Because this Normal force is only partially countering the gravitational attraction, enough for the object not to sink into the incline, there will be some force left.
So there's no "G=-G" because that would mean that gravity was countered in total by the plane itself. And that's incorrect.

Force decomposition shows that gravity still acts on this object tangent/parallel to the plane with a magnitude of mg·sin(&#952;).
When this is more than static friction of the plane then the object is able to accelerate down the plane.

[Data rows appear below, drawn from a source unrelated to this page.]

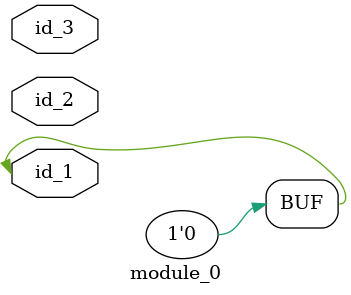
<source format=v>
`define pp_3 0
`define pp_4 0
`timescale 1ps / 1 ps
`define pp_5 0
module module_0 (
    id_1,
    id_2,
    id_3
);
  inout id_3;
  input id_2;
  inout id_1;
  assign id_1 = 1'h0;
endmodule
`timescale 1ps / 1ps

</source>
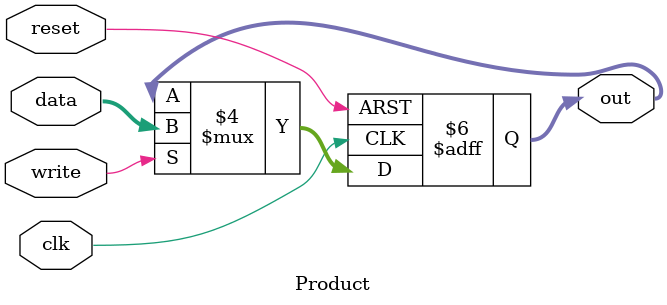
<source format=sv>
module Product(
	input logic [63:0] data,
	input logic clk,
	input logic reset,
	input logic write,
	output logic [63:0] out
);
	always_ff @(posedge clk or negedge reset) begin
		if(!reset) out <= 64'd0;
		else if(write) out <= data;
		else out <= out;
	end

endmodule 
</source>
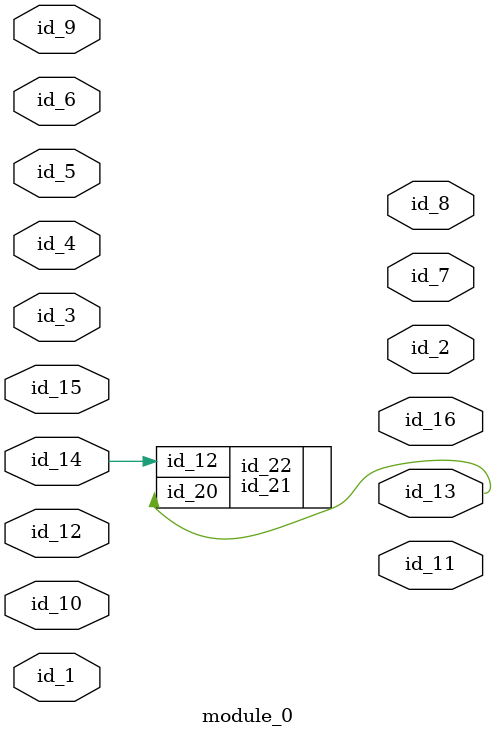
<source format=v>
`timescale 1ps / 1 ps
module module_0 (
    id_1,
    id_2,
    id_3,
    id_4,
    id_5,
    id_6,
    id_7,
    id_8,
    id_9,
    id_10,
    id_11,
    id_12,
    id_13,
    id_14,
    id_15,
    id_16
);
  output id_16;
  input id_15;
  input id_14;
  output id_13;
  input id_12;
  output id_11;
  input id_10;
  input id_9;
  output id_8;
  output id_7;
  input id_6;
  input id_5;
  input id_4;
  input id_3;
  output id_2;
  input id_1;
  id_17 id_18 (
      .id_6 (id_4),
      .id_11("")
  );
  id_19 id_20 (
      .id_8 (id_1),
      .id_10(id_3),
      .id_3 (id_10),
      .id_10(id_10)
  );
  id_21 id_22 (
      .id_12(id_14),
      .id_20(id_13)
  );
endmodule

</source>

Please try step 1. again by motivating your yes/no/maybe.

[George1]

Hi ME,
Thank you for your reply.
But you are not reading carefully my posts.
1) Firstly, we are not talking for the present for V', V", Vi and Vr at all! Please pay special attention to this fact!
2) Secondly, please have a look again at the link https://www.knowledgeuniverseonline.com ... -plane.php
3) Thirdly, R is not equal to mg, this is clear. We are not argueing about this fact.
4) Fourthly, G = mg = weight of the body.
4) Fifthly, if you accept the validity the considerations in the above link, then you have to accept the validity of the equality G = - G. The body exerts a vertical downward force G on the inclined plane. At the same time however the inclined plane on its behalf exerts a vertical upward force -G on the body. Besides G=-G, that is, the two forces G and -G are opposite in direction and equal in magnitude.Do you accept the validity of the considerations in this item 4?
Looking forward to your answer.
George